Thursday, May 6, 2010

Not My Fault. All of the blame clearly lies with Sky Mall and its evil powers.

I have a theory. No, really. This is a good one. Trust me.

I've decided that Sky Mall has tapped into a marketing technique that is only available to a few vendors. Mind Control.

Before you doubt me, think about it.

You know that scene in A Clockwork Orange where Malcom McDowell was strapped to a chair with his eyes held open while violent images were flashed in front of him repeatedly.  Okay, so I know that he developed an aversion to violence, but I think the Sky Mall works the other way.
Instead of being repulsed by horrible images, we are lulled into a state of languid namaste by a combination of white noise, five dollar beers, and lack of movement.
Being strapped to an airplane seat for many hours makes us completely vulnerable to whatever strange mind tricks anyone has in store for us. All of this culminates in a general state of sensory deprivation that renders us helpless.
We're sitting ducks.
An enormous percentage of us will eventually turn to the Duty Free and Sky Mall to help pass the time.

The problem with the Duty Free catalogue is that it's too short. Just as we're about to drink the Kool-Aid, it's over. Sky Mall, on the other hand, is roughly the size of the Vogue September issue. Or a smallish dictionary.

And it's not just the size that matters.
It's the progression.

First, they warm you up to the whole idea of mind control by featuring a game that you play with your brainwaves.

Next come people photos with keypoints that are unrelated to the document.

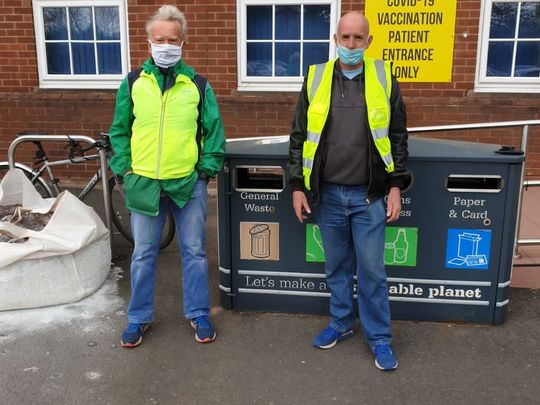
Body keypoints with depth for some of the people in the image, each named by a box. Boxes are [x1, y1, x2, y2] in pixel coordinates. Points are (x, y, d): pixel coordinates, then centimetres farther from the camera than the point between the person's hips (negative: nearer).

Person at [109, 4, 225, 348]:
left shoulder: (198, 85, 1)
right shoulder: (133, 83, 4)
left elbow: (214, 130, 5)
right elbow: (119, 131, 9)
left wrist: (207, 168, -3)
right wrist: (124, 168, 1)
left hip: (189, 183, -1)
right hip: (144, 182, 1)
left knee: (194, 252, 10)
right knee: (143, 254, 12)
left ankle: (199, 314, 26)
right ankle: (139, 317, 28)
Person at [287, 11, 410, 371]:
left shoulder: (383, 79, 0)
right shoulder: (316, 79, 2)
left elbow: (397, 137, 4)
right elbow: (299, 137, 6)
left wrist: (396, 186, -1)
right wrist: (298, 186, 2)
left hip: (368, 195, -1)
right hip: (327, 194, 2)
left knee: (372, 270, 5)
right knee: (337, 267, 14)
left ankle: (379, 337, 20)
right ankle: (341, 323, 33)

So, now you're already thinking about how cool telekinesis is and how you'll be the hit of every party once you learn to operate a corkscrew with your mind. You're so absorbed in the fantasy of telekinetically bitch-slapping the annoying guy from work from across the room that you don't even notice that with every page you flip, you're gradually losing perspective of what is and isn't a necessary component of a happy, fulfilled existence.

Not that the ping pong ball gun isn't cool, but anyone who's been to Bangkok knows that YOU DON'T NEED A GUN TO SHOOT PING PONG BALLS. (And if you don't know what I mean, a quick Google search should clear that up for you.) Really, ladies, a little dedication and practice could save you twenty dollars and the shipping costs.

About four hours into our last Tokyo-United States flight, Sky Mall convinced me that perhaps my son's education in the particulars of Punjabi cage matches was seriously lacking. How can he be expected to recreate his favorite matches if he doesn't even understand the basics? Enter the Punjabi Prison Match Ring- a delightful gift for all occasions.

What I don't understand is this, are you supposed to fight or escape?
OR is the idea to keep your opponent from escaping? How am I supposed to use this toy during a special parenting moment if I don't even understand how to guide my child's play?

Before I could completely freak over my Punjabi-related parenting deficiencies, a  quick flip of a page allowed the great minds at Sky Mall to usher me out of the stressful world of toys
and into a blissful home decorating trance. I instantly felt calmer and was able to embrace the fact that everything I thought I knew about decorating was completely off base.

See how they do that? Halfway through the catalogue and I'm totally in. I don't just want this. I need colored lights in my showerhead.

You know what's really hysterical?
When you go through the metal detector at the airport and they can't figure out why you keep beeping. So, you double-check and make sure your keys and your change are out of your pockets,
but you still keep beeping, so they get out the little wand and scan your whole body.
 I LOVE THAT! 
The TSA guy laughs.
I laugh.
It's just all-around good fun. I'm almost disappointed when that doesn't happen.
But I'm in luck.
With stainless steel fibers in my wallet, I'm guaranteed to set off every metal detector in every single aiport I go into all summer long.
In all the uproarius fun, I could almost forget that the whole point of this wallet is to prevent identity theft, because apparently today's thieves can steal your information from inside your pocket.

Anyway, about five, maybe six hours into a twelve hour flight,
these things become essential to my well-being.
Things don't get ugly until about hour eight, which is when I'm ready to swipe my credit card through that little phone on the back of the seat and start ordering things to be delivered to our house.
It doesn't help that I don't really remember ordering most of these things. I only remember an intense sense of longing followed by deep tranquility and peaceful sleep.
Clearly, this is not my fault.
Sky Mall gradually pulled me in, hooking me with moderately useful items for which I could genuinely find a place in my life. Once I started, I found that anything could be useful,
or at least interesting. Especially the giant Yedi. No one is going to break into the house with the mutant ape man in the backyard.

That's my story, and I'm sticking to it.